Founder of revolutionary cinema institute dies at age of 87

Alfredo Guevara.
Alfredo Guevara. JUAN CARLOS BORJAS (AFP)

There are many things that jump out in the biography of Alfredo Guevara: his position as an intellectual; his role as founder of the Cuban Institute of Cinematographic Art and Industry (ICAIC), which he directed, in two different spells, for three decades; his early affiliation to the socialist cause; his friendship with Fidel and Raúl Castro; and his final years, which he dedicated to encouraging the opening of minds and spaces for debate within the revolution.

But no profile of Guevara, who died last Friday of a heart attack in Havana at the age of 87, would be complete without highlighting the central places that Cuba and the revolution had in his life.

Guevara was born in Havana on December 31, 1925, just a few months before Castro, whom he met while studying humanities at the University of Havana in 1945 when both were first cutting their political teeth. He joined the Communist Youth movement and even though he didn’t trust the future leader at first, he later struck up a friendship that turned into collusion in the revolutionary struggle.

In the final years of the Batista dictatorship, Guevara was exiled to Mexico and after Castro’s victory he formed part of a secret government that forged the most radical new laws, such as the agrarian reform law, in the first days of the revolution.

In 1959 the ICAIC was founded and Guevara became its first president. He had had some prior experience in film, having worked with Julio García Espinosa on the documentary El mégano, a stark condemnation of living conditions in Batista’s Cuba.

There and back again

Under his first ICAIC mandate, he oversaw such movies as Death of a Bureaucrat (1966), Memories of Underdevelopment (1968) and The Last Supper (1976) — all directed by Tomás Gutiérrez Alea — and Humberto Solás’s Lucía (1969). In Cuba’s grayest moments in the 1970s, the institute was always an island of culture, where there was room for criticism and creative freedom.

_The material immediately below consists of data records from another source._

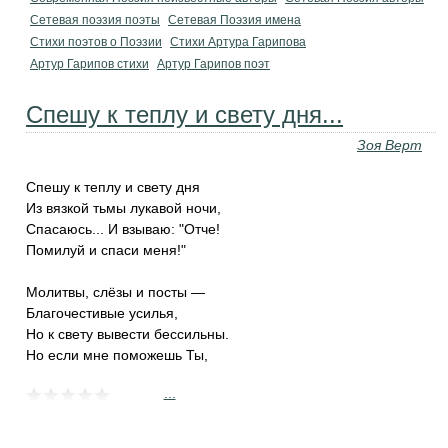
Сетевая поэзия поэты
Сетевая Поэзия имена
Стихи поэтов о Поэзии
Стихи Артура Гарипова
Артур Гарипов стихи
Артур Гарипов поэт
Спешу к теплу и свету дня...
Зоя Верт
Спешу к теплу и свету дня
Из вязкой тьмы лукавой ночи,
Спасаюсь... И взываю: "Отче!
Помилуй и спаси меня!"
Молитвы, слёзы и посты —
Благочестивые усилья,
Но к свету вывести бессильны.
Но если мне поможешь Ты,
...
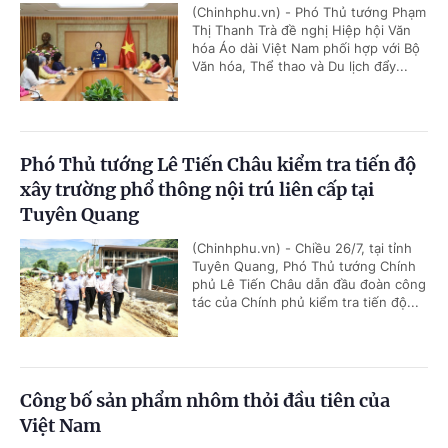
(Chinhphu.vn) - Phó Thủ tướng Phạm
Thị Thanh Trà đề nghị Hiệp hội Văn
hóa Áo dài Việt Nam phối hợp với Bộ
Văn hóa, Thể thao và Du lịch đẩy...
Phó Thủ tướng Lê Tiến Châu kiểm tra tiến độ
xây trường phổ thông nội trú liên cấp tại
Tuyên Quang
(Chinhphu.vn) - Chiều 26/7, tại tỉnh
Tuyên Quang, Phó Thủ tướng Chính
phủ Lê Tiến Châu dẫn đầu đoàn công
tác của Chính phủ kiểm tra tiến độ...
Công bố sản phẩm nhôm thỏi đầu tiên của
Việt Nam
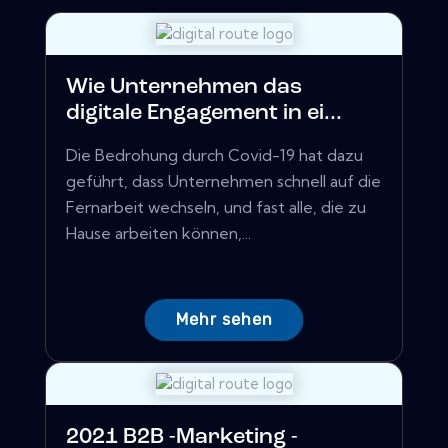
Wie Unternehmen das
digitale Engagement in ei...
Die Bedrohung durch Covid-19 hat dazu
geführt, dass Unternehmen schnell auf die
Fernarbeit wechseln, und fast alle, die zu
Hause arbeiten können,...
Mehr sehen
2021 B2B -Marketing -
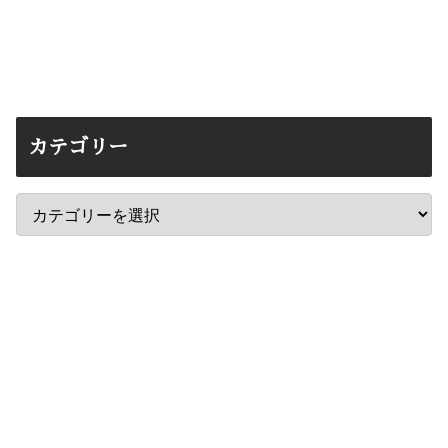
カテゴリー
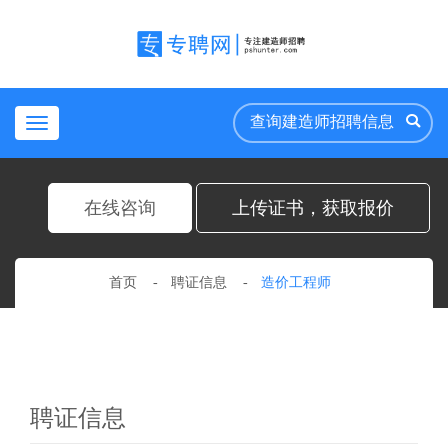
Toggle
navigation
在线咨询
上传证书，获取报价
首页
聘证信息
造价工程师
聘证信息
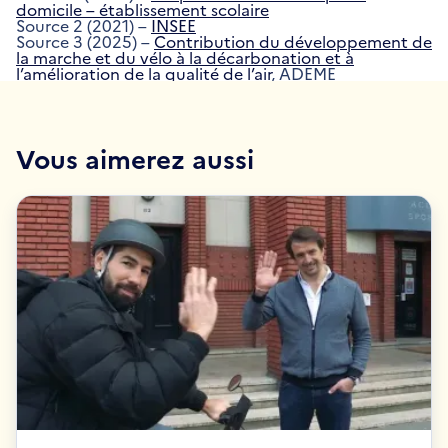
domicile – établissement scolaire
Source 2 (2021) –
INSEE
Source 3 (2025) –
Contribution du développement de
la marche et du vélo à la décarbonation et à
l’amélioration de la qualité de l’air
, ADEME
Vous aimerez aussi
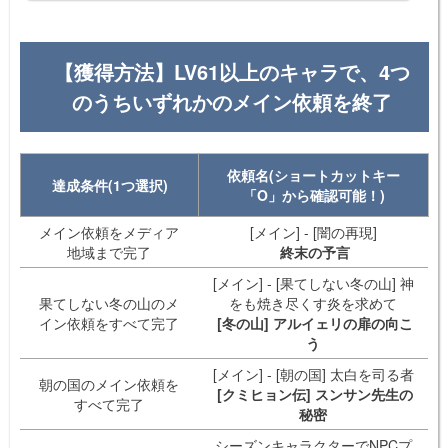
都」に登場する「黒鳳凰」をモチーフにデザインされている。 こいつが黒
鳳凰君王補助武器についてはこちら本稿での君王武器は「メイン武器・覚醒
武器」について。補助武...
【獲得方法】LV61以上のキャラで、4つ
のうちいずれかのメイン依頼を終了
依頼名(ショートカットキー
達成条件(1つ選択)
「O」から確認可能！)
メイン依頼をメディア
[メイン] - [闇の再現]
地域まで完了
終末の予言
[メイン] - [果てしない冬の山] 神
果てしない冬の山のメ
をも焼き尽くす炎を求めて
イン依頼をすべて完了
[冬の山] アルイェリの扉の向こ
う
[メイン] - [朝の国] 太白を司る者
朝の国のメイン依頼を
[クミヒョン伝] スンサン先生の
すべて完了
秘密
シーズンキャラクターでNPCプ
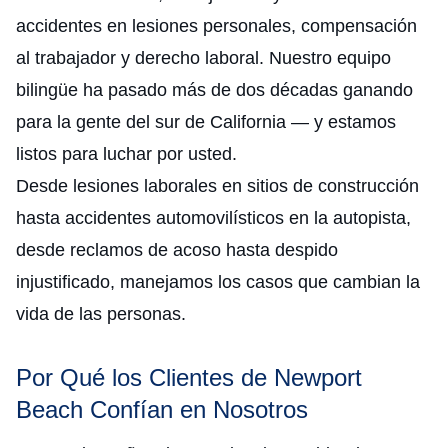
accidentes en lesiones personales, compensación
al trabajador y derecho laboral. Nuestro equipo
bilingüe ha pasado más de dos décadas ganando
para la gente del sur de California — y estamos
listos para luchar por usted.
Desde lesiones laborales en sitios de construcción
hasta accidentes automovilísticos en la autopista,
desde reclamos de acoso hasta despido
injustificado, manejamos los casos que cambian la
vida de las personas.
Por Qué los Clientes de Newport
Beach Confían en Nosotros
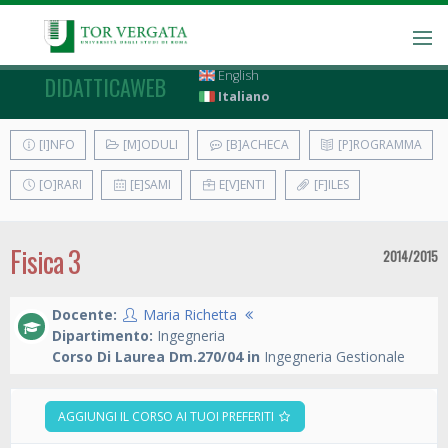
English
DIDATTICAWEB
Italiano
[I]NFO
[M]ODULI
[B]ACHECA
[P]ROGRAMMA
[O]RARI
[E]SAMI
E[V]ENTI
[F]ILES
Fisica 3
2014/2015
Docente:
Maria Richetta
Dipartimento:
Ingegneria
Corso Di Laurea Dm.270/04 in
Ingegneria Gestionale
AGGIUNGI IL CORSO AI TUOI PREFERITI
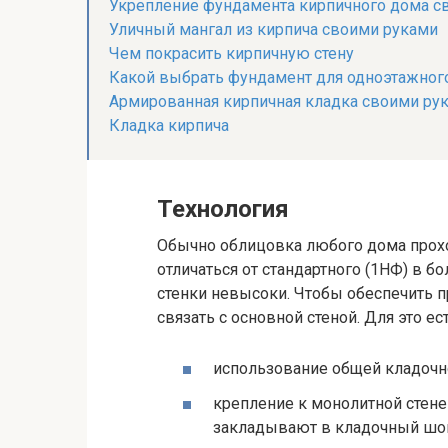
Укрепление фундамента кирпичного дома с
Уличный мангал из кирпича своими руками
Чем покрасить кирпичную стену
Какой выбрать фундамент для одноэтажног
Армированная кирпичная кладка своими ру
Кладка кирпича
Технология
Обычно облицовка любого дома прохо
отличаться от стандартного (1НФ) в 
стенки невысоки. Чтобы обеспечить п
связать с основной стеной. Для это е
использование общей кладочно
крепление к монолитной стене
закладывают в кладочный шо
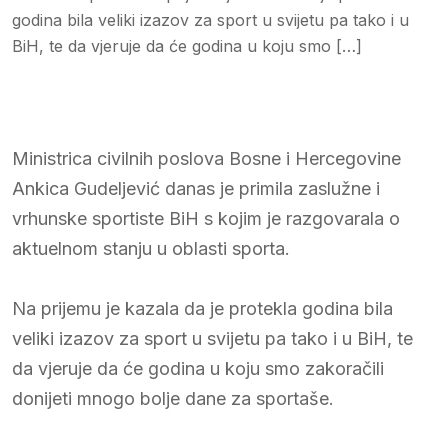
godina bila veliki izazov za sport u svijetu pa tako i u
BiH, te da vjeruje da će godina u koju smo […]
Ministrica civilnih poslova Bosne i Hercegovine
Ankica Gudeljević danas je primila zaslužne i
vrhunske sportiste BiH s kojim je razgovarala o
aktuelnom stanju u oblasti sporta.
Na prijemu je kazala da je protekla godina bila
veliki izazov za sport u svijetu pa tako i u BiH, te
da vjeruje da će godina u koju smo zakoračili
donijeti mnogo bolje dane za sportaše.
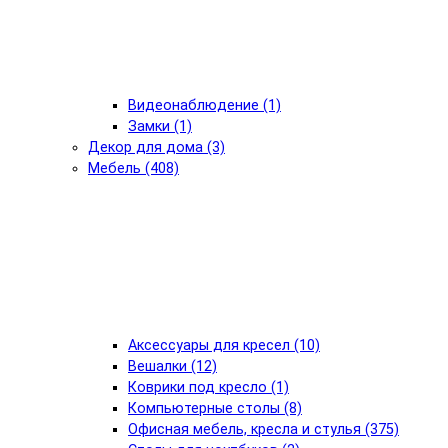
Видеонаблюдение (1)
Замки (1)
Декор для дома (3)
Мебель (408)
Аксессуары для кресел (10)
Вешалки (12)
Коврики под кресло (1)
Компьютерные столы (8)
Офисная мебель, кресла и стулья (375)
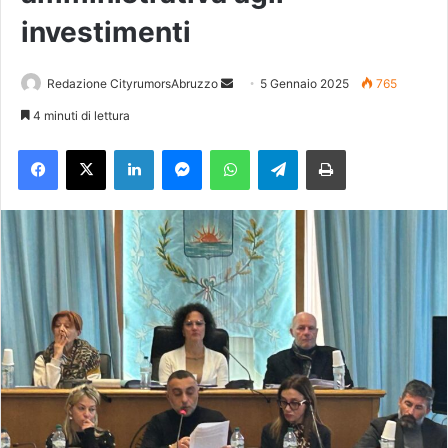
investimenti
Redazione CityrumorsAbruzzo
I
5 Gennaio 2025
765
n
4 minuti di lettura
v
Facebook
X
LinkedIn
Messenger
WhatsApp
Telegram
Stampa
i
a
u
n
'
e
m
a
i
l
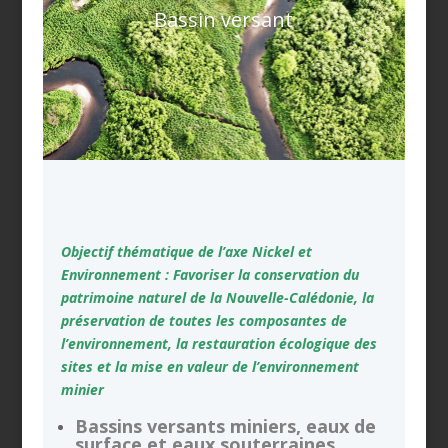
Bassin versant
Objectif thématique de l’axe Nickel et
Environnement : Favoriser la conservation du
patrimoine naturel de la Nouvelle-Calédonie, la
préservation de toutes les composantes de
l’environnement, la restauration écologique des
sites et la mise en valeur de l’environnement
minier
Bassins versants miniers, eaux de
surface et eaux souterraines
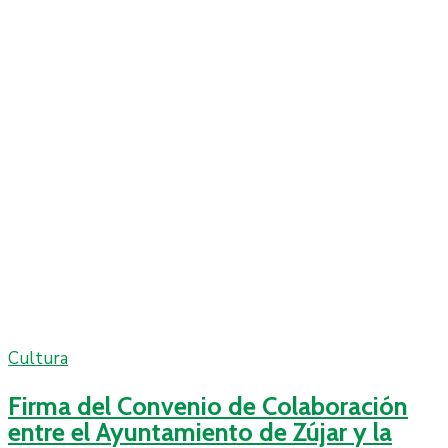
Cultura
Firma del Convenio de Colaboración
entre el Ayuntamiento de Zújar y la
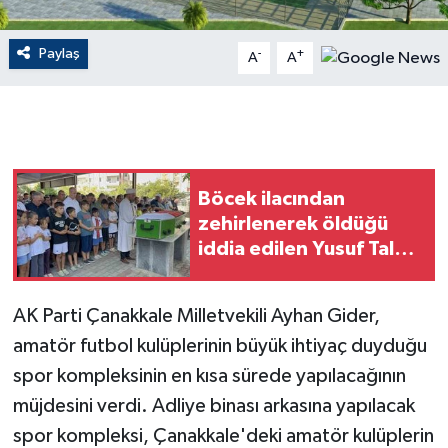
GENEL
Paylaş
-
+
A
A
GÜNDEM
Güvenlik
Böcek ilacından
HABERDE İNSAN
zehirlenerek öldüğü
iddia edilen Yusuf Talha
İNSAN
son yolculuğuna
uğurlandı
İş Dünyası
AK Parti Çanakkale Milletvekili Ayhan Gider,
amatör futbol kulüplerinin büyük ihtiyaç duyduğu
Jandarma
spor kompleksinin en kısa sürede yapılacağının
Kadın
müjdesini verdi. Adliye binası arkasına yapılacak
spor kompleksi, Çanakkale'deki amatör kulüplerin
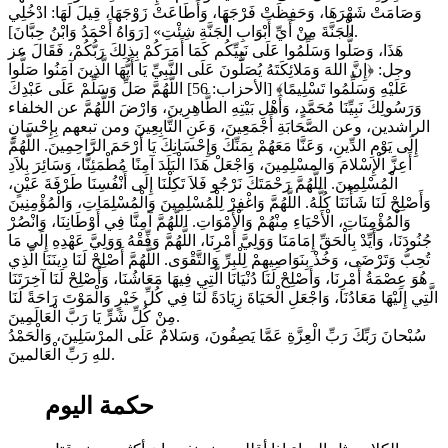
وَصَامَتْ شَهْرَهَا، وَحَفِظَتْ فَرْجَهَا، وَأَطَاعَتْ زَوْجَهَا، قِيلَ لَهَا: ادْخُلِي
الْجَنَّةَ مِنْ أَيِّ أَبْوَابِ الْجَنَّةِ شِئْتِ» [رَوَاهُ أَحْمَدُ وَابْنُ حِبَّانَ].
هَذَا، وَصَلُّوا وَسَلِّمُوا عَلَى نَبِيِّكُم كَمَا أَمَرَكُمْ بِذلِكَ رَبُّكُمْ، فَقَالَ عز
وجل: ﴿إِنَّ اللهَ وَمَلائِكَتَهُ يُصَلُّونَ عَلَى النَّبِيِّ يَا أَيُّهَا الَّذِينَ آمَنُوا صَلُّوا
عَلَيْهِ وَسَلِّمُوا تَسْلِيمًا﴾ [الأحزاب: 56] اللَّهُمَّ صَلِّ وَسَلِّمْ عَلَى عَبْدِكَ
وَرَسُولِكَ نَبِيِّنَا مُحَمَّدٍ، وَأَهْلِ بَيْتِهِ الطَّاهِرِينَ، وَارْضَ اللَّهُمَّ عن الخلفاء
الراشدين، وعن الصَّحَابَةِ أَجْمَعِينَ، وَعَنِ التَّابِعِينَ ومن تبعهم بِإِحْسَانٍ
إِلَى يَوْمِ الدِّينِ، وَعَنَّا مَعَهُمْ بِمَنِّكَ وَإِحْسَانِكَ يَا أَرْحَمَ الرَّاحِمِينَ. اللَّهُمَّ
أَعِزَّ الْإِسْلامَ وَالمسْلِمِينَ، وَاجْعَلْ هَذَا الْبَلَدَ آمِنًا مُطْمَئِنًّا، وَسَائِرَ بِلاَدِ
الْمُسْلِمِينَ. اللَّهُمَّ رَحْمَتَكَ نَرْجُو فَلاَ تَكِلْنَا إِلَى أَنْفُسِنَا طَرْفَةَ عَيْنٍ،
وَأَصْلِحْ لَنَا شَأْنَنَا كُلَّهُ. اللَّهُمَّ وَاغْفِرْ لِلْمُسْلِمِينَ وَالْمُسْلِمَاتِ، وَالْمُؤْمِنِينَ
وَالْمُؤْمِنَاتِ، الْأَحْيَاءِ مِنْهُمْ وَالْأَمْوَاتِ. اللَّهُمَّ آمِنَّا فِي أَوْطَانِنَا، وَانْصُرْ
جُنُودَنَا، وَأَيِّدْ بِالْحَقِّ إِمَامَنَا وَوَلِيَّ أَمْرِنَا، اللَّهُمَّ وَفِّقْهُ وَوَلِيَّ عَهْدِهِ إِلَى مَا
تُحِبُّ وَتَرْضَى، وَخُذْ بِنَوَاصِيهِمْ لِلْبِرِّ وَالتَّقْوَى. اللَّهُمَّ أَصْلِحْ لَنَا دِينَنَا الَّذِي
هُوَ عِصْمَةُ أَمْرِنَا، وَأَصْلِحْ لَنَا دُنْيَانَا الَّتِي فِيهَا مَعَاشُنَا، وَأَصْلِحْ لَنَا آخِرَتَنَا
الَّتِي إِلَيْهَا مَعَادُنَا، وَاجْعَلِ الْحَيَاةَ زِيَادَةً لَنَا فِي كُلِّ خَيْرٍ وَالْمَوْتَ رَاحَةً لَنَا
مِنْ كُلِّ شَرٍّ يَا رَبَّ الْعَالَمِينَ.
سُبْحانَ رَبِّكَ رَبِّ الْعِزَّةِ عَمَّا يَصِفُونَ، وَسَلامٌ عَلَى المرْسَلِينَ، وَالْحَمْدُ
للهِ رَبِّ الْعَالمينَ.
حكمة اليوم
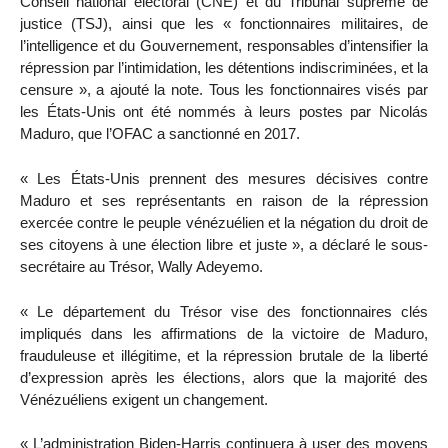
Conseil national électoral (CNE) et du Tribunal suprême de
justice (TSJ), ainsi que les « fonctionnaires militaires, de
l’intelligence et du Gouvernement, responsables d’intensifier la
répression par l’intimidation, les détentions indiscriminées, et la
censure », a ajouté la note. Tous les fonctionnaires visés par
les États-Unis ont été nommés à leurs postes par Nicolás
Maduro, que l’OFAC a sanctionné en 2017.
« Les États-Unis prennent des mesures décisives contre
Maduro et ses représentants en raison de la répression
exercée contre le peuple vénézuélien et la négation du droit de
ses citoyens à une élection libre et juste », a déclaré le sous-
secrétaire au Trésor, Wally Adeyemo.
« Le département du Trésor vise des fonctionnaires clés
impliqués dans les affirmations de la victoire de Maduro,
frauduleuse et illégitime, et la répression brutale de la liberté
d’expression après les élections, alors que la majorité des
Vénézuéliens exigent un changement.
« L’administration Biden-Harris continuera à user des moyens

In 1969, from his position at the ICAIC, he backed the creation of the Grupo de Experimentación Sonora (Sound Experimentation Group), out of which the influential Nueva Trova musical movement developed, incorporating singer-songwriters such as Silvio Rodríguez and Pablo Milanés. In 1983 he went to Paris as the Cuban ambassador to Unesco, returning to preside the ICAIC at the end of the 1990s, coinciding with a crisis at the institution. Until his death, he was president of Havana’s International Festival of New Latin American Cinema, which he founded to promote the unity of filmmakers in the region.